GOLDEN BRICK: Condamine Apiaries beekeeper Jacob Stevens is reaping the rewards of high priced beeswax. Nicole Zurcas

Warwick apiaries in the know on high beeswax prices

AN INCREASE in global demand of Australian beeswax has prices growing and Warwick beekeepers are reaping the rewards.

Growing from $5 a kilogram five years ago, the golden brick is now selling at $18 per kilogram and local commercial honey producers, Condamine Apiaries are grateful for the climbing prices of wax.

"Any value on wax is a bonus because it's a secondary resource, it's nice to have this profit to fall back on,” Condamine Apiaries beekeeper Jacob Stevens said.

The price hike comes from the Australian honey industry remaining the only one worldwide not infected by the destructive varroa mite parasite, which has caused extensive damage to bee hives in the US and Europe.

Fortunate for local apiarists this means they do not have to use chemicals on their hives to eradicate the pest, making Australian beeswax suitable for pharmaceutical products.

"A lot of companies in the beauty industry require beeswax, we also sell to companies that use it for leather and timber cleaning products and even candle makers,” Mr Stevens said.

Along with domestic sales, the local producers export their products internationally, with Germany as their largest international honey buyers.

Needing the wax to create new honeycomb foundations in hives the apiary produces half a tonne of wax a year to be implanted in new hives.

"For every tonne of honey we produce we probably get about 30kg of wax with it,” Mr Stevens said.

Like most in the agriculture or horticulture industry in Australia the effects of drought conditions have created hurdles in the bee business, Mr Stevens said.

"It's been a very lean season for honey; it's been tough all round.”

"We probably won't see much honey now until the spring time,” he said.

The apiarist said another contributor factor hindering the honey industry was the access to state land.

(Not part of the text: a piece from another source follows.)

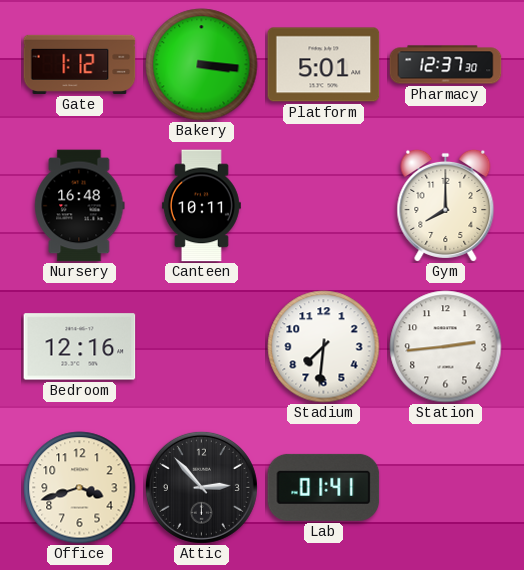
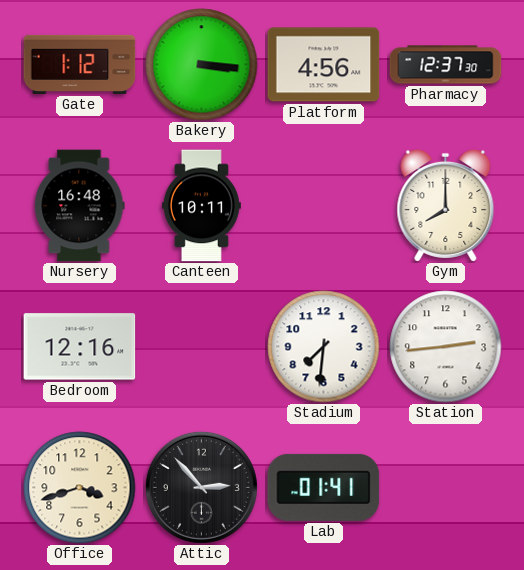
Platform: 5:01 -> 4:56
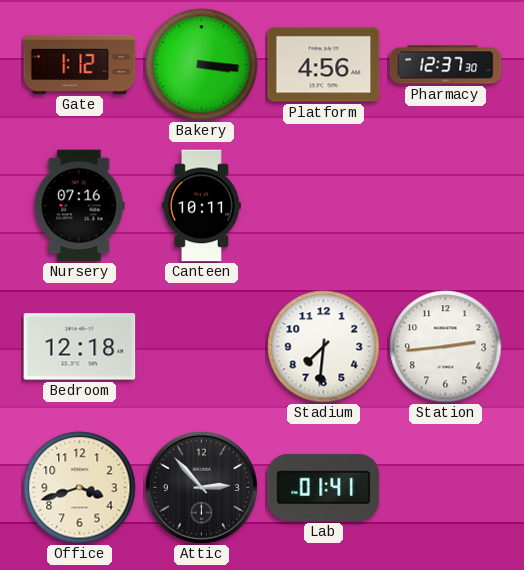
Nursery: 16:48 -> 07:16
Gym: 8:00 -> none
Bedroom: 12:16 -> 12:18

"We rely on access to state forests as a lot of our bees build hives and pollinate the areas there,” Mr Stevens said.

"If we lose access it can become more difficult for us to retrieve honey.”

Untouched by the varroa mite parasite Mr Stevens said it was a matter of when the parasite would make its way to our shores.

"The industry has strong biosecurity measures however the Government has ditched the eradication programs due to funding issues.”

"There are ports in Cairns where if the parasite were to reach would spread like crazy to the hives in the area,” he said.

In the meantime the fourth generation beekeeper will be focusing on the 1200 hives and preparing for the warmer months.